Initially the half-life is measured 2.25 days, but later it was found underestimated by 10%. It is required to find the percentage error in "Population" of the substance after 9 days.

Relevant Equations

$N = N_0 e^{-\lambda t}$

Please check the question below as given originally. Answer given is 25%. I am unable to proceed.

It is given that the half-life is underestimated by 10% therefore it must be larger than originally estimated.
What I can find using the percentage error formula is $\left( \dfrac{Actual-Estimated}{Actual} \right) \times 100% = \left( \dfrac{Actual-2.25}{Actual} \right) \times 100%=10%$

So, $Actual = 2.5 ~days$
Now, I am unable to make relation of this with the population after 9 days, which is required to find in the question. The answer given is $25%$. How it is obtained?

Thanks.

 

[hmmm27]

What answer did you get, and how did you get there ?

 

[curious_mind]

What answer did you get, and how did you get there ?

I am not getting required answer that's why posted question here. For The original question, I attached a picture. Answer given is 25%.

What I obtained is the actual half-life given the estimated half life and the underestimation percentage error of measuring half life.

It is Required to find the percentage error in the population $N$ after 9 days. I am unable to proceed for it.

 

[kuruman]

I am not getting required answer that's why posted question here. For The original question, I attached a picture. Answer given is 25%.

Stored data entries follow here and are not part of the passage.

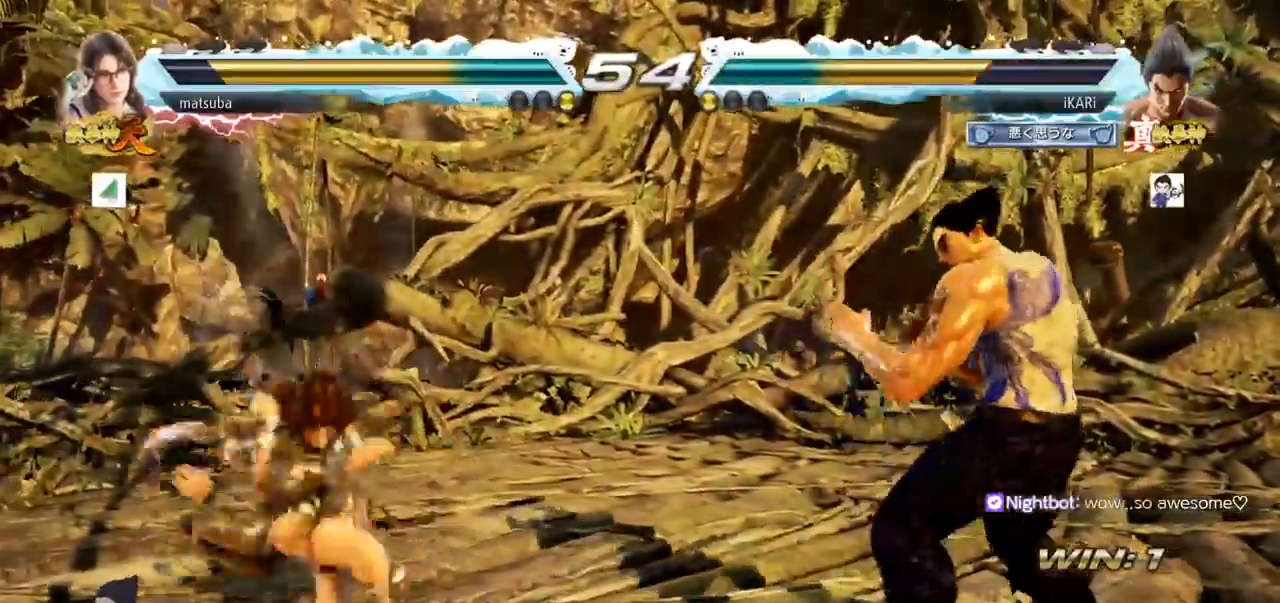
Gameplay with a controller (arcade stick); each line is a JSON object with the inputs held at the frame after it. "events" lists button and stick changes between this image and that frame as [ms after this image, input, new state], when the widget could be followed in between. Not read: L3 R3.
{"buttons": [], "left_stick": "down-right", "events": [[134, "left_stick", "right"], [217, "left_stick", "down-right"]]}
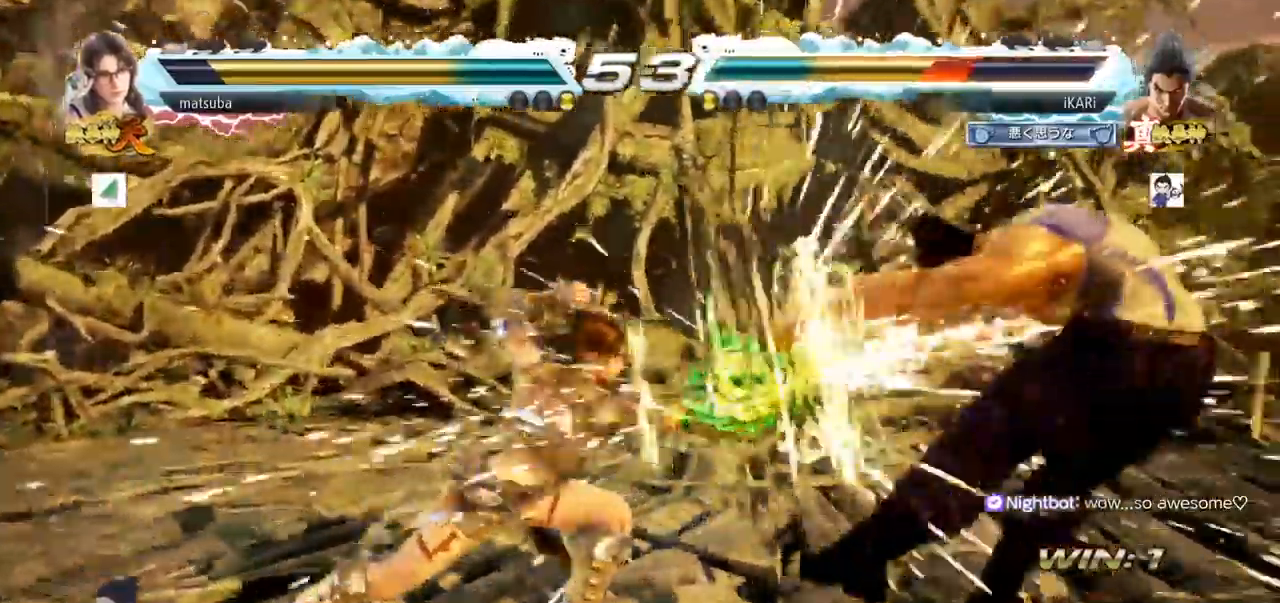
{"buttons": [], "left_stick": "right"}
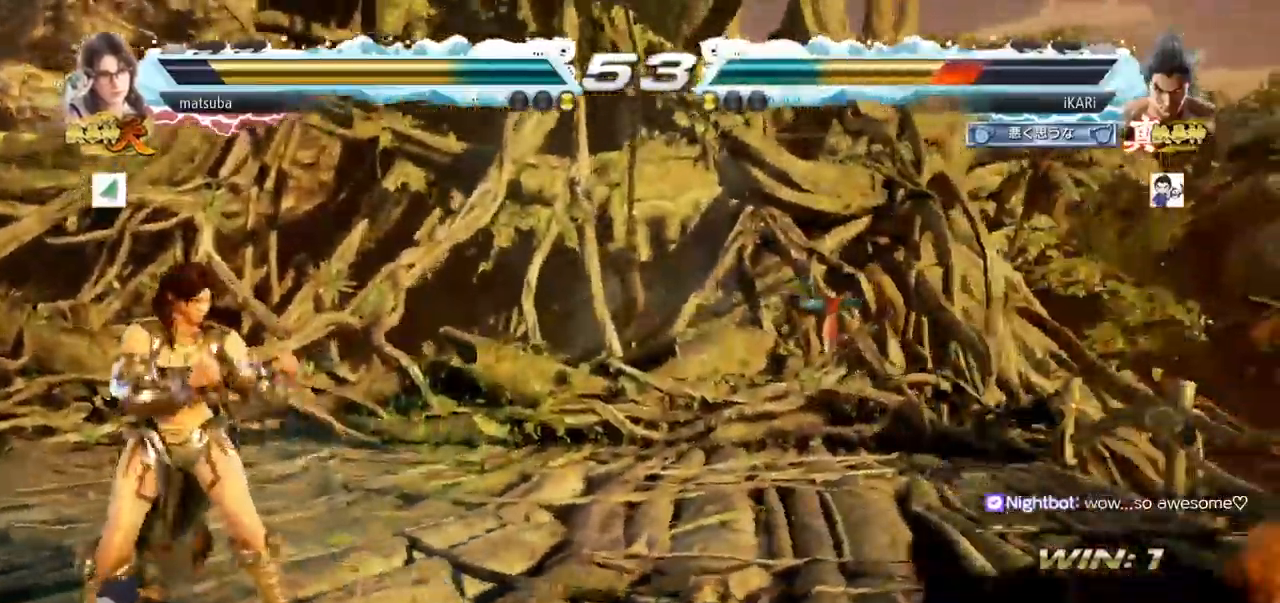
{"buttons": [], "left_stick": "center", "events": [[267, "left_stick", "center"], [401, "left_stick", "right"], [467, "left_stick", "center"]]}
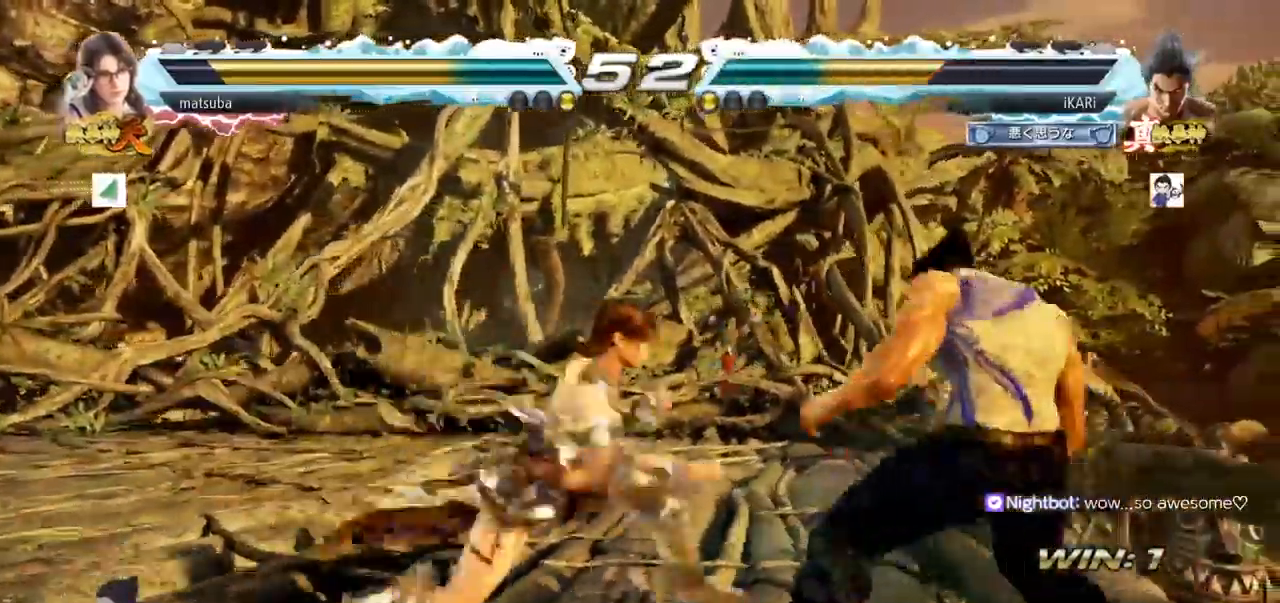
{"buttons": [], "left_stick": "down", "events": [[16, "left_stick", "right"], [267, "left_stick", "center"], [333, "left_stick", "down"], [400, "left_stick", "center"], [467, "left_stick", "down"]]}
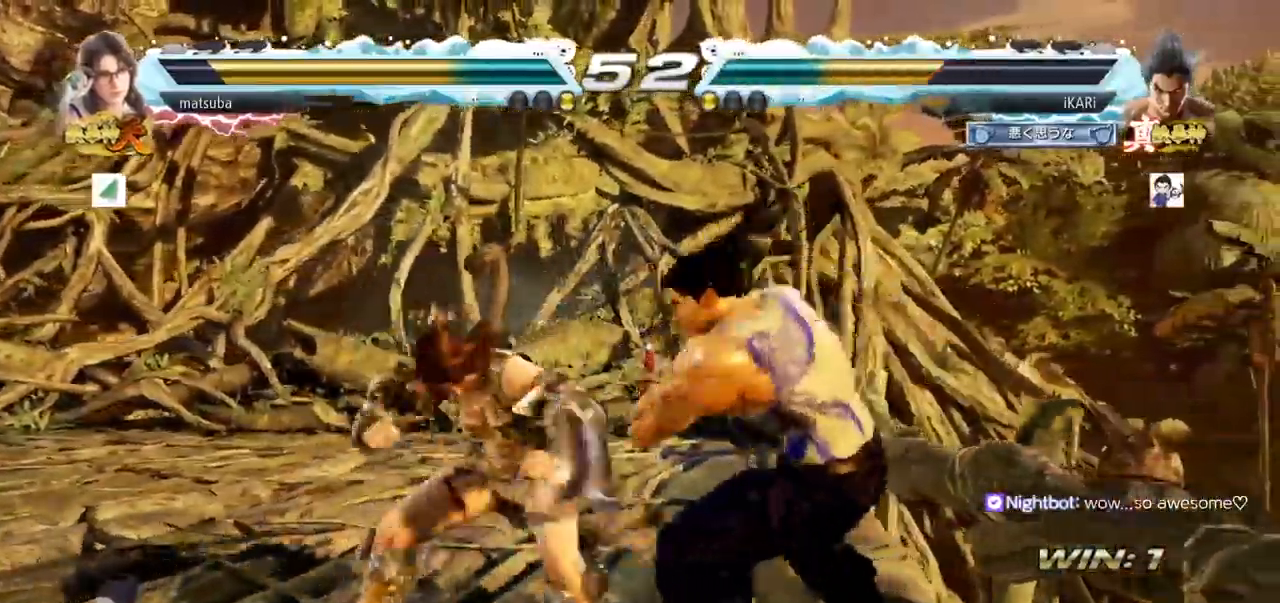
{"buttons": [], "left_stick": "center", "events": [[234, "left_stick", "center"]]}
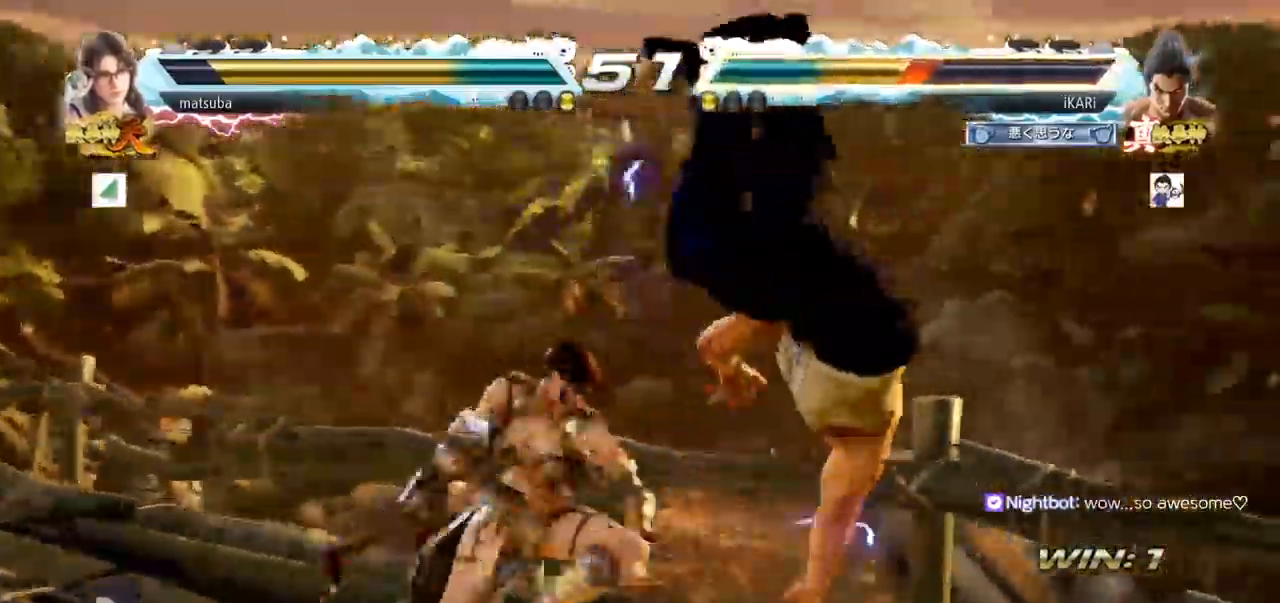
{"buttons": [], "left_stick": "center", "events": []}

What I obtained is the actual half-life given the estimated half life and the underestimation percentage error of measuring half life.

It is Required to find the percentage error in the population $N$ after 9 days. I am unable to proceed for it.

As @hmmm27 already said, please show your work. That you obtained a result that doesn't match a known answer is insufficient information for us to figure out what you did wrong, if anything.

 

[curious_mind]

As @hmmm27 already said, please show your work. That you obtained a result that doesn't match a known answer is insufficient information for us to figure out what you did wrong, if anything.

I felt I already showed my work and even posted original question in the thread. But elaborating more..

We are given percentage error in half life measurement of radioactive substance as 10%. It is given as underestimated, which means the actual half-life should be more, ok?

Now percentage error of any physical quantity is given by (Actual-Estimated)/Actual * 100% which is given 10%

So (Actual-2.25)/Actual * 100% =10%

This way I obtained actual half-life to be = 2.5 days.

Now it is asked to find the percentage error in population of substance after 9 days.

Which I am unable to tell what to do next

 

[kuruman]

You need to find the population with the correct half-life after 9 days. How will you do that? You have posted a "relevant equation." Do you think it could be a useful equation?